The “gradual-rollout” setting apparently instructs the KernelCare software to deploy new versions at a random time within a 12 hour window. While we would have still experienced host outages with this setting, the number of affected hosts would be greatly reduced.

This is new functionality that was not available when we deployed KernelCare; and we were unaware that while the kernel updates themselves are automated, installing updates to the “client” software is a manual process.

Mitigation

In reviewing the latest KernelCare documentation, we observed that a number of additions have been made since we first deployed the product to provide greater control over the updating process.

After discussing the options internally, we have decided to use the new “delayed feed” functionality moving forwards which is a mechanism to instruct the KernelCare client to temporarily ignore new updates.

Our test servers will be left on the undelayed feed, so that we can identify any potential issues prior to production deployment.

Additionally we will restrict our KernelCare updates to occur gradually between midnight and 8:00AM. In the event that a faulty release is not detected by our testing server or other KernelCare customers, any outage that occurs due to the updated kernel should occur out-of-hours.

Posted 3 months ago. Jun 21, 2018 - 09:20 AEST

Resolved
Platform has been stable for an hour now, so we believe disabling KernelCare has resolved the issue.

If you have not already done so please check your VPS as soon as convenient to ensure it is functioning correctly following host power-cycle. The following host nodes were affected by this incident:

- bnecompute03
- bnecompute04
- bnecompute05
- bnecompute08
- bnecompute10
- sydcompute01
- sydcompute02
- sydcompute03
- sydcompute04
- sydcompute05
- sydcompute06
- sydcompute07
- sydcompute09
- sydcompute10
- sydcompute18
- melcompute01

We will provide an incident post-mortem later in the week.
Posted 3 months ago. Jun 18, 2018 - 23:03 AEST
Monitoring
We have disabled kernelcare on all host nodes and have not seen any further kernel faults.
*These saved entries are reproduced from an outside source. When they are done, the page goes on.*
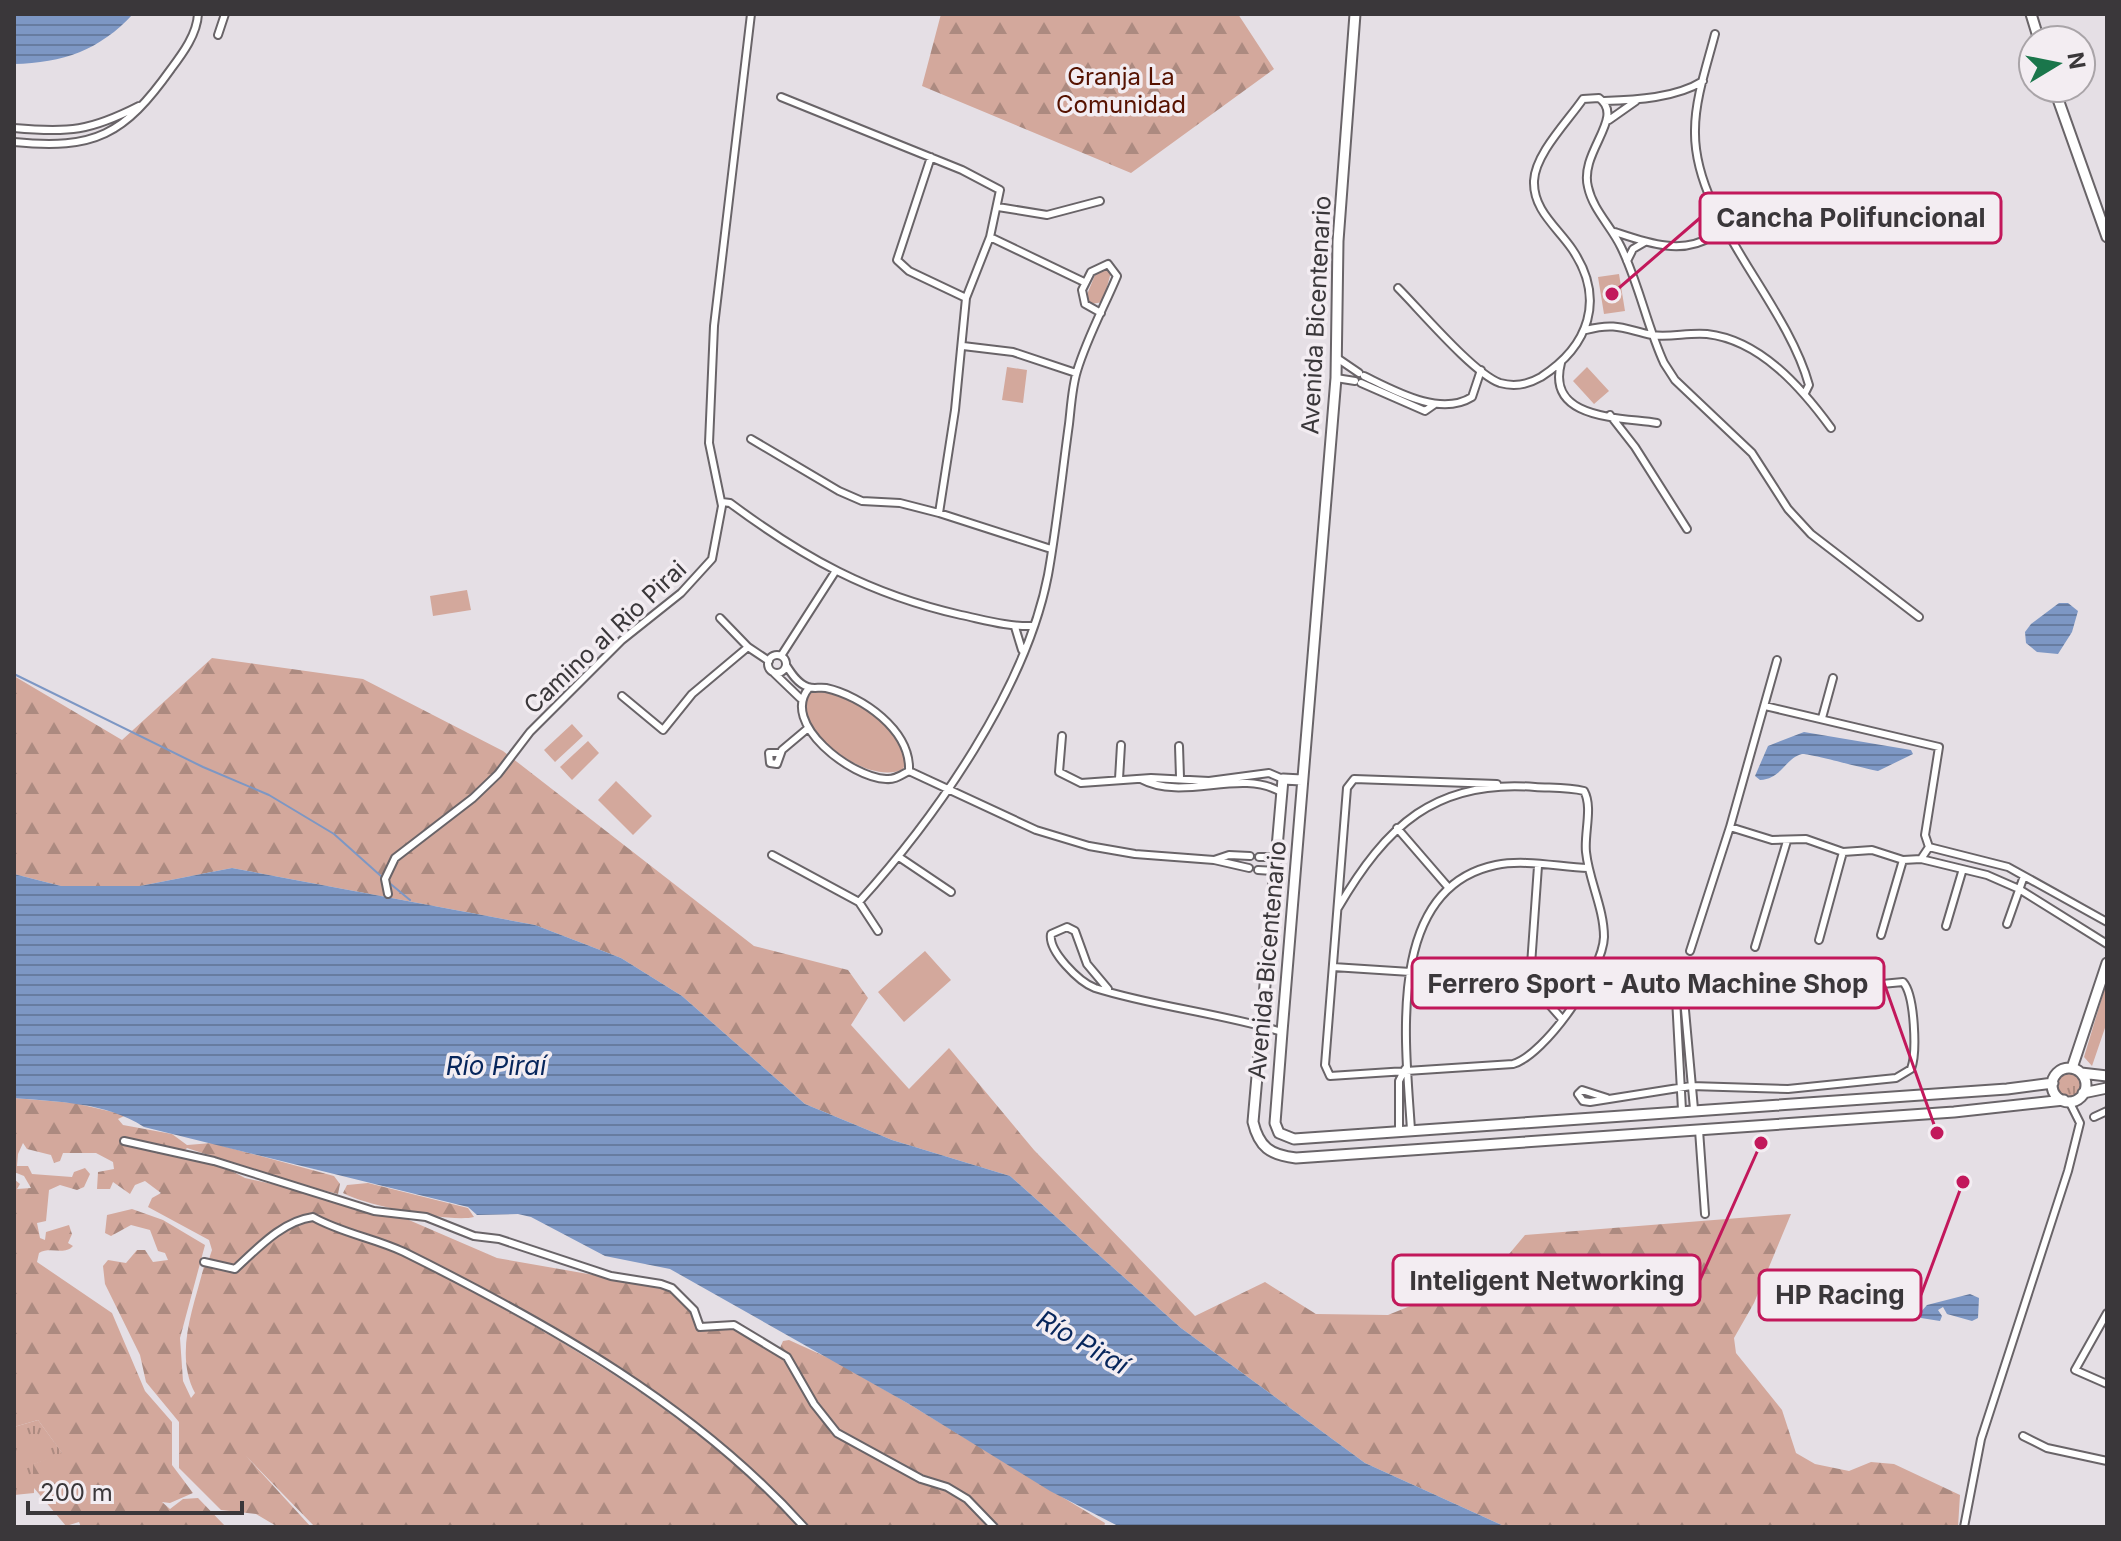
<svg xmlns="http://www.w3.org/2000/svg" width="2121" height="1541" viewBox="0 0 2121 1541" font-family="Inter,sans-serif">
  <defs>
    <pattern id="grass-tufts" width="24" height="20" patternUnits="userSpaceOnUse" patternTransform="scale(2)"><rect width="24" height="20" fill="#d3a89c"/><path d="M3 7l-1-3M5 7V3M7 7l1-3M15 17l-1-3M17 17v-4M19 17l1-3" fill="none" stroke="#ac8a80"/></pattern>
    <pattern id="forest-firs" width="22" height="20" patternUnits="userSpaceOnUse" patternTransform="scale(2)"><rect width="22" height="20" fill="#d3a89c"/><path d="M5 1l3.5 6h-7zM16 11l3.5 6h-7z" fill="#ac8a80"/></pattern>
    <pattern id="water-rules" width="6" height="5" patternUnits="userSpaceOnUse" patternTransform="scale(2)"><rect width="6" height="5" fill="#7d97c4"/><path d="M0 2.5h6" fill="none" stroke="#677ca0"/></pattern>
  </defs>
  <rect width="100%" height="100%" fill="#e5dfe5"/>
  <!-- grass -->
  <path fill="url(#grass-tufts)" d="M2058 1085a12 12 0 1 1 24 0a12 12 0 1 1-24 0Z
    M38 1420 63 1454 34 1464V1493L14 1495V1427Z"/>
  <!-- forest -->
  <path fill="url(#forest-firs)" d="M941 14H1238L1274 69 1131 173 922 86Z
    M212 658 363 679 503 751 754 946 848 970 868 998 851 1025 909 1089 949 1048 1034 1150 1195 1316 1265 1282 1316 1314 1388 1315 1494 1272 1525 1235 1791 1214 1754 1303 1734 1338 1736 1353 1782 1410 1796 1453 1815 1464 1849 1471 1871 1462 1894 1464 1960 1495 1958 1527H1506L1365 1463 1181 1328 1010 1176 892 1140 805 1104 682 996 621 958 535 925 232 868 140 886H61L14 874V676L122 740Z
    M14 1098 74 1103 126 1115 118 1119 123 1125 172 1134 187 1145 212 1143 334 1176 340 1184 338 1194 294 1183 187 1148 181 1154 226 1168 245 1178 381 1208 497 1258 662 1287 671 1290 692 1311 697 1327H732L786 1359 806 1397 829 1426 915 1477 960 1496 992 1527H807C699 1411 559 1319 413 1256 378 1241 341 1229 305 1216L233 1267 208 1262 212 1250 209 1240 148 1207 152 1198 161 1193 145 1181 135 1185 130 1194 113 1182 110 1189H97L98 1172 114 1169 113 1162 96 1153H63L60 1161 54 1163 51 1155 27 1149 23 1143 18 1154 17 1166H28L32 1174 72 1177 74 1172 85 1168 90 1174 84 1187 77 1190 60 1185 49 1190 46 1221 37 1223 40 1238 45 1240 46 1232 69 1225 72 1234 68 1243 73 1246C64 1256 51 1246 39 1253L37 1262 112 1313 145 1391 172 1422V1465L193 1493 170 1503 162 1502 170 1509 183 1499 198 1498 226 1527H81L79 1522 66 1526 34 1488 33 1464 62 1453 38 1420 14 1427V1179L20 1184 17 1189 31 1188 24 1176 14 1172Z
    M368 1183 468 1208 474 1217C451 1223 364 1205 343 1193L347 1185Z
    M132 1209 163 1220 205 1245 180 1338 183 1381 191 1398 195 1393C174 1353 194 1307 204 1266L235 1272 282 1232 312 1219C342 1232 375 1240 403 1255 551 1332 684 1406 801 1527H315L246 1456 311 1527H278L256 1514 221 1510 179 1468V1422L146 1382 140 1355 105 1284 103 1266 108 1260 126 1263 137 1250H145L153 1262 168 1260 165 1253 158 1251 150 1230 131 1225 111 1236 105 1233 107 1215Z
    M789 1340 835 1361 909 1404 1105 1523 1104 1527H995L940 1481 923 1478 839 1431 780 1348 783 1341Z"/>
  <!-- green -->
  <path fill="#d3a89c" d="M1105 268 1111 272 1103 302 1091 304 1086 297 1097 270Z
    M1619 274 1625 311 1604 314 1598 277Z
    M1007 367 1027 370 1023 403 1002 400Z
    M1587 367 1609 391 1594 404 1573 381Z
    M467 590 471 610 433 616 430 596Z
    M813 690C853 694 896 723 906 762L903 769C869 787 792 731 807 693Z
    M572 724 583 736 555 762 544 750Z
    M588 741 599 753 572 780 560 767Z
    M616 781 652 816 633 835 598 800Z
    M925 951 951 980 904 1022 878 992Z
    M2107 981V1022L2092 1066 2084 1057Z"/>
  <!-- water -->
  <path fill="url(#water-rules)" d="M14 14H133C100 50 63 63 14 64Z
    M2059 603H2068L2078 611 2072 632 2058 654 2037 652 2026 643 2025 632 2031 624Z
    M1804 732 1911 750 1913 754 1878 771C1865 769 1809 753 1802 754 1784 759 1782 779 1760 780L1755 776 1768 746Z
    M232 868 535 925 621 958 682 996 805 1104 892 1140 1010 1176 1181 1328 1365 1463 1506 1527H1120L1050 1491 909 1404 670 1269 605 1256 531 1217 518 1214 477 1215 468 1207 144 1127C106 1102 58 1102 14 1098V874L61 886H140Z
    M1970 1294 1979 1298 1978 1318 1972 1321 1947 1314 1943 1307 1938 1310 1942 1316 1940 1321 1921 1318 1919 1314 1927 1305Z"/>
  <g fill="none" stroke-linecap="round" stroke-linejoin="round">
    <!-- stream -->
    <path stroke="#7d97c4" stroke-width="2" d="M14 674 203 767 269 795 334 834 382 877
      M387 881 410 900"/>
    <defs>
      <path id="street" d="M1715 34C1707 65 1695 99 1695 130 1693 217 1785 299 1809 385L1805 393
        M218 35 225 14
        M781 97 962 170 1000 190 990 237 966 298 955 410 939 513
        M1604 101C1636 100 1676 98 1703 81
        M1609 120 1636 101
        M14 128C69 133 90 131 139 106
        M14 142C95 150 124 135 171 69 183 53 197 34 198 14
        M931 157 897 260 909 271 966 298
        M998 207 1047 215 1100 201
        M1615 232C1645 242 1682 256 1712 236L1720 216
        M990 237 1084 282
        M1627 261 1633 249 1645 242
        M1398 288C1420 310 1474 374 1500 383 1514 387 1529 384 1541 377 1589 346 1606 299 1572 249 1557 227 1533 210 1534 181 1535 154 1568 121 1583 99L1599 98C1626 117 1579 152 1588 187 1593 210 1611 226 1621 247 1639 284 1647 326 1664 363L1675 380 1752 453 1788 509 1811 534 1919 617
        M1586 330C1616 322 1624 329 1652 335 1669 338 1689 332 1707 334 1760 340 1801 387 1831 428
        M963 346 1013 352 1076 373
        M1337 358 1359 373
        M1561 363C1546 420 1620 417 1657 423
        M1364 376C1395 391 1440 417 1472 397L1481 370
        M1336 378 1355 381
        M1361 383 1425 411 1435 404
        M1610 415 1635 447 1687 529
        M751 439 839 491 862 501 900 503 939 513 1051 549
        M722 502 730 503C804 558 869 594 961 615 985 620 1008 627 1033 626
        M720 618 748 647 769 661
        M1015 627 1022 650
        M768 664a9 9 0 1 1 18 0a9 9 0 1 1-18 0Z
        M781 656 835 572
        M786 665C791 673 798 684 808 687 813 689 820 687 826 688 862 696 911 730 909 771
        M774 673 800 698
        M809 688C779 723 852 778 886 779 895 780 901 775 909 771
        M622 696 663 730 692 694 748 647
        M1765 706 1939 747 1925 835 1929 847 1921 859
        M1822 718 1833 678
        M1062 736 1059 772 1081 783 1151 778 1209 781 1269 773 1283 779
        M1179 746 1180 777
        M779 753H769L770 763 777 764 782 750 807 729
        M909 771 1036 830 1089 846 1135 854 1214 860 1249 868
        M1119 779 1121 745
        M1141 779C1184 802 1239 768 1281 792
        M1730 827 1772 840 1806 839 1843 852 1872 850 1903 860 1921 859 1987 875 2019 889 2107 944
        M1397 828 1448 887
        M1929 847 2008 867 2107 922
        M772 855 859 902 878 931
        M899 857 951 892
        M1259 857H1275
        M1214 860 1229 855 1250 856
        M1258 870 1274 871
        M388 894 385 879 395 858 473 798 498 774 530 732 622 640 681 593 712 559 722 506 709 443 714 326 751 14
        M859 902C936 817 1026 689 1048 575 1057 525 1062 474 1069 424 1071 407 1072 387 1077 371 1087 338 1104 307 1117 276L1108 264 1091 272 1082 290 1085 304 1101 313
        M1338 908C1386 826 1435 779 1535 787 1552 788 1568 787 1584 791 1593 807 1584 833 1586 852 1589 881 1604 908 1604 937 1603 971 1545 1055 1513 1064L1330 1076 1325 1065 1347 788 1354 779 1497 784
        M2007 924 2024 876
        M1946 926 1962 872
        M1881 935 1903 860
        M1819 940 1843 852
        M1755 947 1787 841
        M1690 951 1730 827 1777 660
        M1333 967 1519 979 1531 965 1538 866
        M1524 976 1562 1019
        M1108 989 1087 964 1075 931 1067 927 1051 934C1048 951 1079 982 1095 988 1155 1007 1221 1013 1282 1032
        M1676 998 1682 1110
        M1684 999 1694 1109
        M1607 1098 1582 1090 1578 1094 1583 1101 1590 1102 1691 1086 1788 1089 1896 1078 1911 1069C1917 1053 1915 995 1903 982L1754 996 1676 998H1666L1661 993 1655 997 1658 1003 1666 998
        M2094 1117 2107 1111
        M1411 1130C1406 1046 1384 888 1496 865 1525 859 1559 867 1588 868
        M1699 1130 1705 1214
        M1399 1131V1081L1405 1069
        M124 1141 214 1161 374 1211 426 1217 474 1236 499 1239 611 1276 661 1284 672 1288 694 1310 700 1327 734 1325 787 1357 814 1404 837 1433 921 1479 947 1487 967 1499 994 1527
        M204 1262 235 1269C257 1249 282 1221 313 1217 341 1233 374 1238 404 1252 549 1324 694 1405 804 1527
        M2107 1313 2075 1370 2107 1384
        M2023 1436 2047 1448 2107 1461
        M1964 1527 1981 1439 2068 1171 2080 1123 2069 1101"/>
      <path id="secondary" d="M1355 14 1338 241 1336 378 1282 1032 1275 1123 1279 1133 1294 1139 2007 1089 2053 1083
        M2031 14 2039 40
        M2054 88 2107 237
        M1302 780 1283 779 1253 1122C1259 1147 1270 1155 1296 1158L1954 1112 2064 1100
        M2072 1068 2107 963
        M2052 1085a17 17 0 1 1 34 0a17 17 0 1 1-34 0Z
        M2081 1073 2107 1076
        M2083 1093 2107 1088"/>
    </defs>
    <!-- street casing -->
    <use href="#street" stroke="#696468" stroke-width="10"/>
    <!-- secondary casing -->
    <use href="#secondary" stroke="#696468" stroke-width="13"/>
    <!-- street -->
    <use href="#street" stroke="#fff" stroke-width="6"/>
    <!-- secondary -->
    <use href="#secondary" stroke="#fff" stroke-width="9"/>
  </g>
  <g text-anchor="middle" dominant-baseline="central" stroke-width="7" stroke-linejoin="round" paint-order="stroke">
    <!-- park labels -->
    <g font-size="24" fill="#561200" stroke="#f3edf2">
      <text x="1121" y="76">Granja La<tspan x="1121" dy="28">Comunidad</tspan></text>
    </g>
    <!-- street labels -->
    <g font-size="24" fill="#3a373a" stroke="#f3edf2">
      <text transform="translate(1316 315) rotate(-87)">Avenida Bicentenario</text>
      <text transform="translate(605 637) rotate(-43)">Camino al Rio Pirai</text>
      <text transform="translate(1267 960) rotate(-85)">Avenida Bicentenario</text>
    </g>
    <!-- water labels -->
    <g font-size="26" font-style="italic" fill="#07265c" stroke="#f3edf2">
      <text x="496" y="1065">Río Piraí</text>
      <text transform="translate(1083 1342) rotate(30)">Río Piraí</text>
    </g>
  </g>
  <!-- callouts -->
  <path fill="none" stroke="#c2185b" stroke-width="3" d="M1612 294L1700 218M1937 1133L1884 983M1761 1143L1700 1280M1963 1182L1921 1295"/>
  <g fill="#c2185b" stroke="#f3edf2" stroke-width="3">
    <circle cx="1612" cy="294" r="8"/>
    <circle cx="1937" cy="1133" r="8"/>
    <circle cx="1761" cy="1143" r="8"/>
    <circle cx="1963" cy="1182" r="8"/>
  </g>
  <g fill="#f3edf2" stroke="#c2185b" stroke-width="3">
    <rect x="1700" y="193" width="301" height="50" rx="8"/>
    <rect x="1412" y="958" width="472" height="50" rx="8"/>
    <rect x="1393" y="1255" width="307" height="50" rx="8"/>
    <rect x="1759" y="1270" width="162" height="50" rx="8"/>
  </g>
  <g font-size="26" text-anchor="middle" font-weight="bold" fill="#3a373a">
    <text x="1851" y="227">Cancha Polifuncional</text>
    <text x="1648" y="993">Ferrero Sport - Auto Machine Shop</text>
    <text x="1547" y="1290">Inteligent Networking</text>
    <text x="1840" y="1304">HP Racing</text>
  </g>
  <!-- border -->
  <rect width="2121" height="1541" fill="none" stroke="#3a373a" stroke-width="32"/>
  <!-- north arrow -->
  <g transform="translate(2057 64) rotate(80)"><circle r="38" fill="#f3edf2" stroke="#a9a4a8" stroke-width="2"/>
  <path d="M0-6L14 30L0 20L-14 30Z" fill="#1a764b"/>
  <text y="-12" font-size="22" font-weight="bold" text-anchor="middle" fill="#3a373a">N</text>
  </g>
  <!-- scale -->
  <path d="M28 1501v12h214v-12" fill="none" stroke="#3a373a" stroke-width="4"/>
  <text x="40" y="1501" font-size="24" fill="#3a373a" stroke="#f3edf2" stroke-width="6" paint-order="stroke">200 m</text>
</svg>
We will continue to monitor the platform but at this point believe that this incident has been resolved.

An incident post-mortem will be available later in the week.
Posted 3 months ago. Jun 18, 2018 - 22:05 AEST
Update
We are continuing to disable kernelcare and restart affected host nodes.
Posted 3 months ago. Jun 18, 2018 - 21:19 AEST
Update
We believe this issue relates to a KernelCare update released today and are in progress of disabling it.
Posted 3 months ago. Jun 18, 2018 - 20:41 AEST
Update
Host nodes bnecompute03, bnecompute09, melcompute01 are affected.
Posted 3 months ago. Jun 18, 2018 - 20:25 AEST
Identified
This host node experienced a kernel fault requiring a reboot to correct. We have done so and are currently bringing customer VPS back online.
Posted 3 months ago. Jun 18, 2018 - 20:19 AEST
Investigating
We are currently investigating this issue.
Posted 3 months ago. Jun 18, 2018 - 20:13 AEST
This incident affected: Compute, mPanel, and Website.